[Start of section]
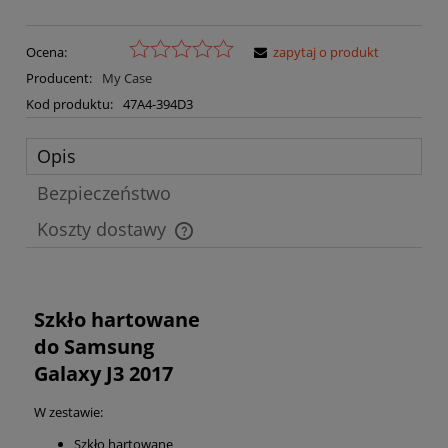
Ocena:
zapytaj o produkt
Producent:
My Case
Kod produktu:
47A4-394D3
Opis
Bezpieczeństwo
Koszty dostawy
Cena nie zawiera ewentualnych kosztów płatności
Szkło hartowane
do Samsung
Galaxy J3 2017
W zestawie:
Szkło hartowane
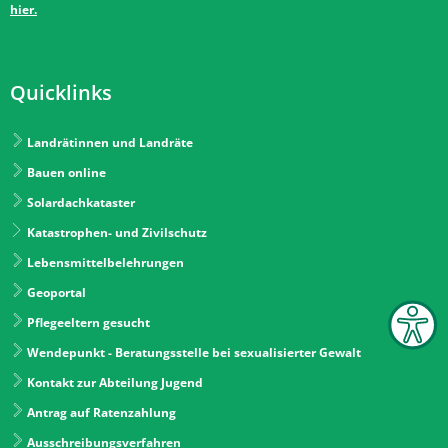
hier.
Quicklinks
Landrätinnen und Landräte
Bauen online
Solardachkataster
Katastrophen- und Zivilschutz
Lebensmittelbelehrungen
Geoportal
Pflegeeltern gesucht
Wendepunkt - Beratungsstelle bei sexualisierter Gewalt
Kontakt zur Abteilung Jugend
Antrag auf Ratenzahlung
Ausschreibungsverfahren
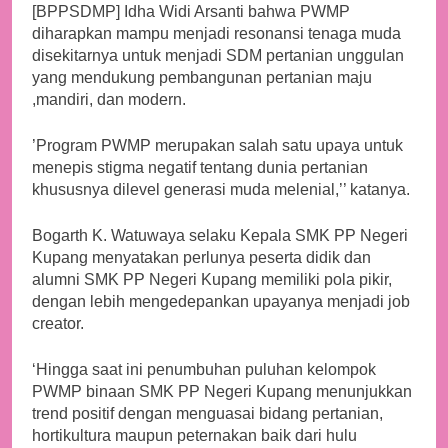
[BPPSDMP] Idha Widi Arsanti bahwa PWMP
diharapkan mampu menjadi resonansi tenaga muda
disekitarnya untuk menjadi SDM pertanian unggulan
yang mendukung pembangunan pertanian maju
,mandiri, dan modern.
’Program PWMP merupakan salah satu upaya untuk
menepis stigma negatif tentang dunia pertanian
khususnya dilevel generasi muda melenial,’’ katanya.
Bogarth K. Watuwaya selaku Kepala SMK PP Negeri
Kupang menyatakan perlunya peserta didik dan
alumni SMK PP Negeri Kupang memiliki pola pikir,
dengan lebih mengedepankan upayanya menjadi job
creator.
‘Hingga saat ini penumbuhan puluhan kelompok
PWMP binaan SMK PP Negeri Kupang menunjukkan
trend positif dengan menguasai bidang pertanian,
hortikultura maupun peternakan baik dari hulu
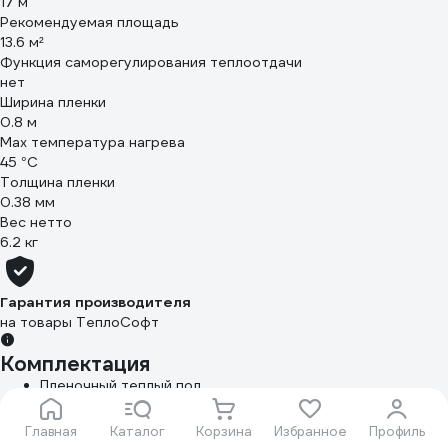
17 м
Рекомендуемая площадь
13.6 м²
Функция саморегулирования теплоотдачи
нет
Ширина пленки
0.8 м
Max температура нагрева
45 °С
Толщина пленки
0.38 мм
Вес нетто
6.2 кг
Гарантия производителя
на товары ТеплоСофт
Комплектация
Пленочный теплый пол
Электронный терморегулятор с датчиком температуры
Монтажные провода
Главная
Каталог
Корзина
Избранное
Профиль
Монтажные клипсы (кол-во на фото)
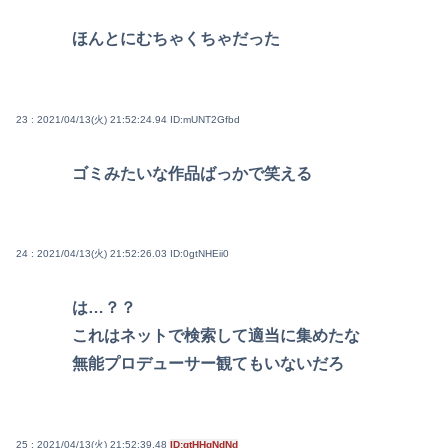
ほんとにむちゃくちゃだった
23 : 2021/04/13(火) 21:52:24.94
ID:mUNT2Gfbd
ゴミみたいな作品ばっかで笑える
24 : 2021/04/13(火) 21:52:26.03
ID:0gtNHEii0
は…？？
これはネットで検索して適当に集めたな
無能プロデューサー観てもいないだろ
25 : 2021/04/13(火) 21:52:39.48
ID:gtHHqNdNd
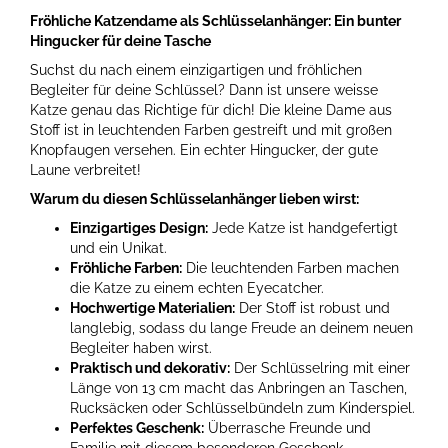
Fröhliche Katzendame als Schlüsselanhänger: Ein bunter
Hingucker für deine Tasche
Suchst du nach einem einzigartigen und fröhlichen
Begleiter für deine Schlüssel? Dann ist unsere weisse
Katze genau das Richtige für dich! Die kleine Dame aus
Stoff ist in leuchtenden Farben gestreift und mit großen
Knopfaugen versehen. Ein echter Hingucker, der gute
Laune verbreitet!
Warum du diesen Schlüsselanhänger lieben wirst:
Einzigartiges Design:
Jede Katze ist handgefertigt
und ein Unikat.
Fröhliche Farben:
Die leuchtenden Farben machen
die Katze zu einem echten Eyecatcher.
Hochwertige Materialien:
Der Stoff ist robust und
langlebig, sodass du lange Freude an deinem neuen
Begleiter haben wirst.
Praktisch und dekorativ:
Der Schlüsselring mit einer
Länge von 13 cm macht das Anbringen an Taschen,
Rucksäcken oder Schlüsselbündeln zum Kinderspiel.
Perfektes Geschenk:
Überrasche Freunde und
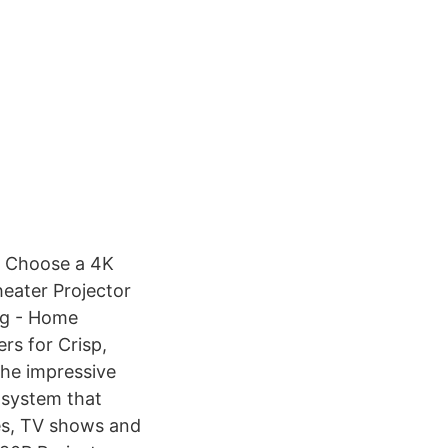
. Choose a 4K
heater Projector
ng - Home
rs for Crisp,
the impressive
n system that
ies, TV shows and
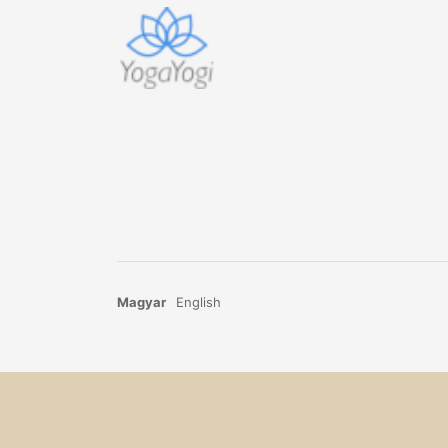
Magyar
English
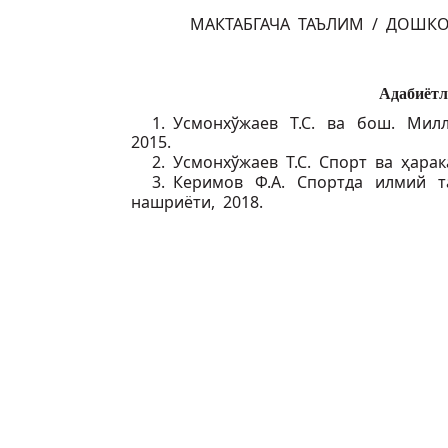
МАКТАБГАЧА ТАЪЛИМ / ДОШК
Адабиётл
1. Усмонхўжаев Т.С. ва бош. Мил
2015.
2. Усмонхўжаев Т.С. Спорт ва ҳарак
3. Керимов Ф.А. Спортда илмий т
нашриёти, 2018.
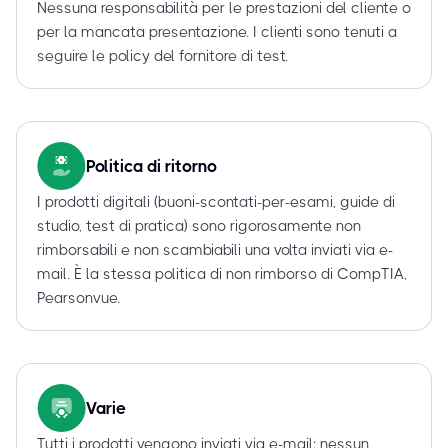
Nessuna responsabilità per le prestazioni del cliente o
per la mancata presentazione. I clienti sono tenuti a
seguire le policy del fornitore di test.
Politica di ritorno
I prodotti digitali (buoni-scontati-per-esami, guide di
studio, test di pratica) sono rigorosamente non
rimborsabili e non scambiabili una volta inviati via e-
mail. È la stessa politica di non rimborso di CompTIA,
Pearsonvue.
Varie
Tutti i prodotti vengono inviati via e-mail; nessun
[End of section]
Task prompt
Since the pictures are not wanted, copy only the text of the records above, exactly.

Task output
Ocena:
zapytaj o produkt
Producent:
My Case
Kod produktu:
47A4-394D3
Opis
Bezpieczeństwo
Koszty dostawy
Cena nie zawiera ewentualnych kosztów płatności
Szkło hartowane
do Samsung
Galaxy J3 2017
W zestawie:
Szkło hartowane
hier.
Quicklinks
Landrätinnen und Landräte
Bauen online
Solardachkataster
Katastrophen- und Zivilschutz
Lebensmittelbelehrungen
Geoportal
Pflegeeltern gesucht
Wendepunkt - Beratungsstelle bei sexualisierter Gewalt
Kontakt zur Abteilung Jugend
Antrag auf Ratenzahlung
Ausschreibungsverfahren
[BPPSDMP] Idha Widi Arsanti bahwa PWMP
diharapkan mampu menjadi resonansi tenaga muda
disekitarnya untuk menjadi SDM pertanian unggulan
yang mendukung pembangunan pertanian maju
,mandiri, dan modern.
’Program PWMP merupakan salah satu upaya untuk
menepis stigma negatif tentang dunia pertanian
khususnya dilevel generasi muda melenial,’’ katanya.
Bogarth K. Watuwaya selaku Kepala SMK PP Negeri
Kupang menyatakan perlunya peserta didik dan
alumni SMK PP Negeri Kupang memiliki pola pikir,
dengan lebih mengedepankan upayanya menjadi job
creator.
‘Hingga saat ini penumbuhan puluhan kelompok
PWMP binaan SMK PP Negeri Kupang menunjukkan
trend positif dengan menguasai bidang pertanian,
hortikultura maupun peternakan baik dari hulu
17 м
Рекомендуемая площадь
13.6 м²
Функция саморегулирования теплоотдачи
нет
Ширина пленки
0.8 м
Max температура нагрева
45 °С
Толщина пленки
0.38 мм
Вес нетто
6.2 кг
Гарантия производителя
на товары ТеплоСофт
Комплектация
Пленочный теплый пол
Электронный терморегулятор с датчиком температуры
Монтажные провода
Главная
Каталог
Корзина
Избранное
Профиль
Монтажные клипсы (кол-во на фото)
ほんとにむちゃくちゃだった
23 : 2021/04/13(火) 21:52:24.94
ID:mUNT2Gfbd
ゴミみたいな作品ばっかで笑える
24 : 2021/04/13(火) 21:52:26.03
ID:0gtNHEii0
は…？？
これはネットで検索して適当に集めたな
無能プロデューサー観てもいないだろ
25 : 2021/04/13(火) 21:52:39.48
ID:gtHHqNdNd
Fröhliche Katzendame als Schlüsselanhänger: Ein bunter
Hingucker für deine Tasche
Suchst du nach einem einzigartigen und fröhlichen
Begleiter für deine Schlüssel? Dann ist unsere weisse
Katze genau das Richtige für dich! Die kleine Dame aus
Stoff ist in leuchtenden Farben gestreift und mit großen
Knopfaugen versehen. Ein echter Hingucker, der gute
Laune verbreitet!
Warum du diesen Schlüsselanhänger lieben wirst:
Einzigartiges Design:
Jede Katze ist handgefertigt
und ein Unikat.
Fröhliche Farben:
Die leuchtenden Farben machen
die Katze zu einem echten Eyecatcher.
Hochwertige Materialien:
Der Stoff ist robust und
langlebig, sodass du lange Freude an deinem neuen
Begleiter haben wirst.
Praktisch und dekorativ:
Der Schlüsselring mit einer
Länge von 13 cm macht das Anbringen an Taschen,
Rucksäcken oder Schlüsselbündeln zum Kinderspiel.
Perfektes Geschenk:
Überrasche Freunde und
. Choose a 4K
heater Projector
ng - Home
rs for Crisp,
the impressive
n system that
ies, TV shows and
Magyar
English
МАКТАБГАЧА ТАЪЛИМ / ДОШК
Адабиётл
1. Усмонхўжаев Т.С. ва бош. Мил
2015.
2. Усмонхўжаев Т.С. Спорт ва ҳарак
3. Керимов Ф.А. Спортда илмий т
нашриёти, 2018.
Nessuna responsabilità per le prestazioni del cliente o
per la mancata presentazione. I clienti sono tenuti a
seguire le policy del fornitore di test.
Politica di ritorno
I prodotti digitali (buoni-scontati-per-esami, guide di
studio, test di pratica) sono rigorosamente non
rimborsabili e non scambiabili una volta inviati via e-
mail. È la stessa politica di non rimborso di CompTIA,
Pearsonvue.
Varie
Tutti i prodotti vengono inviati via e-mail; nessun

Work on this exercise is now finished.